**** PROVIDED RECORDS

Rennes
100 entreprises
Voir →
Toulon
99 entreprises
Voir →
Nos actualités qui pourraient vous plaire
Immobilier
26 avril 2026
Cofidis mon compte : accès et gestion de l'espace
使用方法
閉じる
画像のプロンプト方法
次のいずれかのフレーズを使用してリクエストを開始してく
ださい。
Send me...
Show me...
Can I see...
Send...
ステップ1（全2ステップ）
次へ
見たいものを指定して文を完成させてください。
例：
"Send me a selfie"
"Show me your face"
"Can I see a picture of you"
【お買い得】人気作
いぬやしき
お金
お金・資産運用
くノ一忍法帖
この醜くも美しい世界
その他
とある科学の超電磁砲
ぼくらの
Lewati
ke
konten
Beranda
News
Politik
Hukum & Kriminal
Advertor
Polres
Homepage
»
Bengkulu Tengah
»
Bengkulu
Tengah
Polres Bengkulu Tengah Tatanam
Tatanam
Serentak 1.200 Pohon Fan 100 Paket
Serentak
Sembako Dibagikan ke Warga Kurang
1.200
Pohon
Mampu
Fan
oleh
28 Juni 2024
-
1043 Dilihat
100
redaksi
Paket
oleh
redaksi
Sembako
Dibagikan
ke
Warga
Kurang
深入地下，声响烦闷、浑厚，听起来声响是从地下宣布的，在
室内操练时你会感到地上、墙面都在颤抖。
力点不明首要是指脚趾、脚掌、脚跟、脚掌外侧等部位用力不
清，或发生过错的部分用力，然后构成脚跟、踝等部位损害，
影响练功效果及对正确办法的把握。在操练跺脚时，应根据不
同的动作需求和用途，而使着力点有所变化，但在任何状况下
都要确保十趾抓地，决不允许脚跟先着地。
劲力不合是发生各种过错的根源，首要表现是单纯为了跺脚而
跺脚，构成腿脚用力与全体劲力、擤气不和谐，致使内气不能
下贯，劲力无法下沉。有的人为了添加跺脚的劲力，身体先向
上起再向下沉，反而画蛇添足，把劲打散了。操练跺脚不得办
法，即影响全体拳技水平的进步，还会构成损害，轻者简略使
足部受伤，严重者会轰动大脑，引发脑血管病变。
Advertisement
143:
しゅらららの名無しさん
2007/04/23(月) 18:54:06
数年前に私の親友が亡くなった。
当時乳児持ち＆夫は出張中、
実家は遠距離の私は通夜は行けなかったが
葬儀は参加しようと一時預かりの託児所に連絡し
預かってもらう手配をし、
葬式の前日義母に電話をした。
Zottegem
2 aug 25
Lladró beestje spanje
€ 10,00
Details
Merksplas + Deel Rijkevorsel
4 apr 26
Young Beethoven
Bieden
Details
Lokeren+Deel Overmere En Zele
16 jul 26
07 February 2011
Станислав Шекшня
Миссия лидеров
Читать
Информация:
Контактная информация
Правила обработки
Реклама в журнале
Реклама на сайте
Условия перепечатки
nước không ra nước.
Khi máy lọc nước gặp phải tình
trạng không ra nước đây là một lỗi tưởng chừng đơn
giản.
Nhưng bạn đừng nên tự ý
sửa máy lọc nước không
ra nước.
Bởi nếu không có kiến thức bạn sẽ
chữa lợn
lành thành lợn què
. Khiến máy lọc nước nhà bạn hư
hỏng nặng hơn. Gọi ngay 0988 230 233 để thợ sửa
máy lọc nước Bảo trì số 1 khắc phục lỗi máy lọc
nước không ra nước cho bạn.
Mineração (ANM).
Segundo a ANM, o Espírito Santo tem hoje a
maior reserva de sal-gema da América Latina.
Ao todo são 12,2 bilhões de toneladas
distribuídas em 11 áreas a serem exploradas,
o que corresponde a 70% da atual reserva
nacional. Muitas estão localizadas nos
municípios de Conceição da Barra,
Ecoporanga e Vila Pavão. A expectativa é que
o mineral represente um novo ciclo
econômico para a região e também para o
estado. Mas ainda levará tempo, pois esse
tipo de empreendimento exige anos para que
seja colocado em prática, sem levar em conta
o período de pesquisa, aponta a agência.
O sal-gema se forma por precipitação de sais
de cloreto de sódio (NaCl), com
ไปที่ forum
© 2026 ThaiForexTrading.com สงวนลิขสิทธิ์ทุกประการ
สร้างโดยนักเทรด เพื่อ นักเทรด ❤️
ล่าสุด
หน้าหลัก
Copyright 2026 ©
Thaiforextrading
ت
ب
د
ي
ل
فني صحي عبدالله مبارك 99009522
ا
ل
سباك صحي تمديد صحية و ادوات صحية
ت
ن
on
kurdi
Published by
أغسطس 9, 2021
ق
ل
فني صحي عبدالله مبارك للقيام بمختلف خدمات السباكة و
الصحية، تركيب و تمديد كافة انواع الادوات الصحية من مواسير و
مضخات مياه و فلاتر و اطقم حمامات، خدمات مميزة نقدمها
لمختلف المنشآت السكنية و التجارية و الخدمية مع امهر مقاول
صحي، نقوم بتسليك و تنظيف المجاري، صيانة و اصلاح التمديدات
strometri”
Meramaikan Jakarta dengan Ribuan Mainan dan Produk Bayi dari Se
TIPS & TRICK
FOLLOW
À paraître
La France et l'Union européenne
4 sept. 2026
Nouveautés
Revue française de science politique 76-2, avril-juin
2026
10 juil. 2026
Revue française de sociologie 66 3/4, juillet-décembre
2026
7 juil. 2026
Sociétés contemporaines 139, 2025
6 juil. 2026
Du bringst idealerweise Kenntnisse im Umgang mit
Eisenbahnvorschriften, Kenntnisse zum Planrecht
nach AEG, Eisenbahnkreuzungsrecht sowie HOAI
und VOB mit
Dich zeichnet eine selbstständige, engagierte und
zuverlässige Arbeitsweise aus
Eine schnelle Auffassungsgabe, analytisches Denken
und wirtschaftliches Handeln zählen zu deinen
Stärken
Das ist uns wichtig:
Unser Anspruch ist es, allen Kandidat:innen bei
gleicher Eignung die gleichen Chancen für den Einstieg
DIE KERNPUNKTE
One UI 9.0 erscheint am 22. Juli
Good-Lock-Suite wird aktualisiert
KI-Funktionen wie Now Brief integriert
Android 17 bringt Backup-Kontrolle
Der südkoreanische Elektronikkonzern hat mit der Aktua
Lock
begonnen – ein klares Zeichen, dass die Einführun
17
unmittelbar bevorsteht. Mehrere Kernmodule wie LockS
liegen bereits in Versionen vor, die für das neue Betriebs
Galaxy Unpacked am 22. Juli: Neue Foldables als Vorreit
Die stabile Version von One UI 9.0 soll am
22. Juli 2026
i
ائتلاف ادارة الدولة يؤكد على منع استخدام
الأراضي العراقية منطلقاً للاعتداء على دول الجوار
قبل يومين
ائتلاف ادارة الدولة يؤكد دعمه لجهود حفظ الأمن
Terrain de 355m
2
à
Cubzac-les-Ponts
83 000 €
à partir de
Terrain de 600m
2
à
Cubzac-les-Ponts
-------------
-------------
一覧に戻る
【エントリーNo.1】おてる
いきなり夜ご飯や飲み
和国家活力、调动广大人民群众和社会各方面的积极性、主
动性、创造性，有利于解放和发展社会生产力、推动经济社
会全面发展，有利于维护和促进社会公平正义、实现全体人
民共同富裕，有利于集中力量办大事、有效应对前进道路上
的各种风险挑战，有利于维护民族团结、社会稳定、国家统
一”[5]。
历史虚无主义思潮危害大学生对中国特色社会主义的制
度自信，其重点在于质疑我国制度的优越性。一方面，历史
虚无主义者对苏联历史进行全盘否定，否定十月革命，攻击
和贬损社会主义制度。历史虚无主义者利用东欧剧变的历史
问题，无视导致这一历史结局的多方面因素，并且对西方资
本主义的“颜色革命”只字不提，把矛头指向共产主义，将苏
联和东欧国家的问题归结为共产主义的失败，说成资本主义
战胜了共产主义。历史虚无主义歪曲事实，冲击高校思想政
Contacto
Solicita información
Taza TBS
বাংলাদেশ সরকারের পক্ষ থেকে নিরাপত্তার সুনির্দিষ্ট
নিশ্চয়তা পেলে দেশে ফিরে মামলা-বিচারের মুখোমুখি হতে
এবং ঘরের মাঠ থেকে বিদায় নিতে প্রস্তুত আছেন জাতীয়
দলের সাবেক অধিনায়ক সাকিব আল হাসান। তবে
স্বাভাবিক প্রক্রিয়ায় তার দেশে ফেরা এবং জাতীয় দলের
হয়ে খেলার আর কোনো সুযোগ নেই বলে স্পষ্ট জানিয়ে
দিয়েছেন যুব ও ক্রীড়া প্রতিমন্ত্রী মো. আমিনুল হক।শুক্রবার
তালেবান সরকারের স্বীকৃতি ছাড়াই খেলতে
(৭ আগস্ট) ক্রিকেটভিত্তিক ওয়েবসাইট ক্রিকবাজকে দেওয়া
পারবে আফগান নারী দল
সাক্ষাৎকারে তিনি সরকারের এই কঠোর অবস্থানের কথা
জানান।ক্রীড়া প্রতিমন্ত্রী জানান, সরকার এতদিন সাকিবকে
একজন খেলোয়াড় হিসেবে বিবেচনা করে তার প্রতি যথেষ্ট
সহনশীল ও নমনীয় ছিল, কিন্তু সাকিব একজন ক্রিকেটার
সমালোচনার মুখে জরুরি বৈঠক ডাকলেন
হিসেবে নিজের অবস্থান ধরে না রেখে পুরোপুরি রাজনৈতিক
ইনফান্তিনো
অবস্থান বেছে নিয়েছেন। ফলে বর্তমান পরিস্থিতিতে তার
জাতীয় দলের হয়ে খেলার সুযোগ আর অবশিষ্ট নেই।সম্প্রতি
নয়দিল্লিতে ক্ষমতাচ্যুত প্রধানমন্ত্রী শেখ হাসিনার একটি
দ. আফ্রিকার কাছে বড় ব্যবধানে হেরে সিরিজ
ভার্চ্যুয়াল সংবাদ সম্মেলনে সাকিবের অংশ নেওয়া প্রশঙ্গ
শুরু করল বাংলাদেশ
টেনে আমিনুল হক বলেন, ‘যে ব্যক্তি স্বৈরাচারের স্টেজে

********

» **WORK INSTRUCTION**
With the first line being the one containing "o mineral represente um novo ciclo" and the last line the one containing "O sal-gema se forma por precipitação de sais", transcribe exactly the lines above that fall in that range.

» **THE COMPLETED TASK**
o mineral represente um novo ciclo
econômico para a região e também para o
estado. Mas ainda levará tempo, pois esse
tipo de empreendimento exige anos para que
seja colocado em prática, sem levar em conta
o período de pesquisa, aponta a agência.
O sal-gema se forma por precipitação de sais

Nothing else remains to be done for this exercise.